The President shook his head sharply.
“Sorry. Forget that. Put the same kilotonnage coming at Andrews on Vnukovo Air Field outside Moscow. Leave the rest of their strategic system intact. Under no circumstances is the scenario to kill more than nine million Soviet citizens. Not one more. Do you understand?”
The President could feel the hostility seethe through the silence.
“Do you understand?” he repeated sternly.
“Mr. President,” the general said coldly, “you are being conned on a level unprecedented in human history. The disaster will be equally unprecedented, your role in it parallel to that of Nero’s foolishness.”
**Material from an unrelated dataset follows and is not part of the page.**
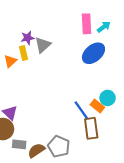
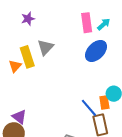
purple star: (28, 38) -> (28, 19), moved
yellow rectangle: (23, 53) -> (27, 57), size x1.5
orange rectangle: (97, 106) -> (104, 102), turned 48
The President sighed. “General, I will hear no more of this. I want the response designed immediately. Instruct your computer. When the response is programmed, I will activate the codes through the civilian authorities and the Joint Chiefs, who will transmit them to you instantly, as the law requires.”
The President handed the phone to the duty officer with a look far more persuasive than any military command the young naval officer had ever received. The President, seconds away from the answer to part of his riddle, slumped into an armchair in which he had been briefed daily on tribesmen crossing far-off frontiers, on British ministers jeopardizing NATO secrets through liaisons with European heiresses, and countless other international crises, large and small. He closed his eyes. In the background he could hear the Premier’s words repeated mechanically into the phone. A teletype was clattering. He took absolutely no heed of either. He held a small blue-and-red card, encased in plastic like a fancy credit card. It said “Sealed Authenticator System” and contained various coded numbers and letters. It identified him as the man who could unloose the weapons. It rested loosely in his limp hand.
Two minutes after Harpoon emerged from the bowels of Omaha, twenty-two minutes left on the clocks Icarus watched, the blue alert truck squealed to a stop on a darkened runway outside SAC headquarters. The engine roar of the giant E-4 command plane, a specially refitted Boeing 747, deafened the admiral. He glanced quickly at the words “UNITED STATES OF AMERICA” stripped across its side. It was an exact replica of the plane that might still be waiting for the President at Andrews.
The admiral leaped out of the truck, scurried up the stairs into the plane, and snap-saluted a handful of Air Force officers waiting near the hatch. He said nothing, hurrying toward the front of the windowless plane, double-timing it up a spiral staircase to the quarters a President would use. He looked at a bank of multicolored phones and a small table inside a square of four blue swivel chairs. He sat down, placing his satchel to the side, and picked up a white phone with twenty-two button lights. He pushed one, connecting him to the pilot, a major who wore a black eyepatch. “Get this bird moving,” he said.
He paused for a second, trying to get the chill out of his bones. Then he picked up a yellow phone, with buttons connecting him to the outside. He punched one. “Diogenes,” a voice responded instantly, although the voice was a thousand miles distant in a bunker buried beneath the winter-brown horse country of Virginia. “Harpoon,” the admiral said.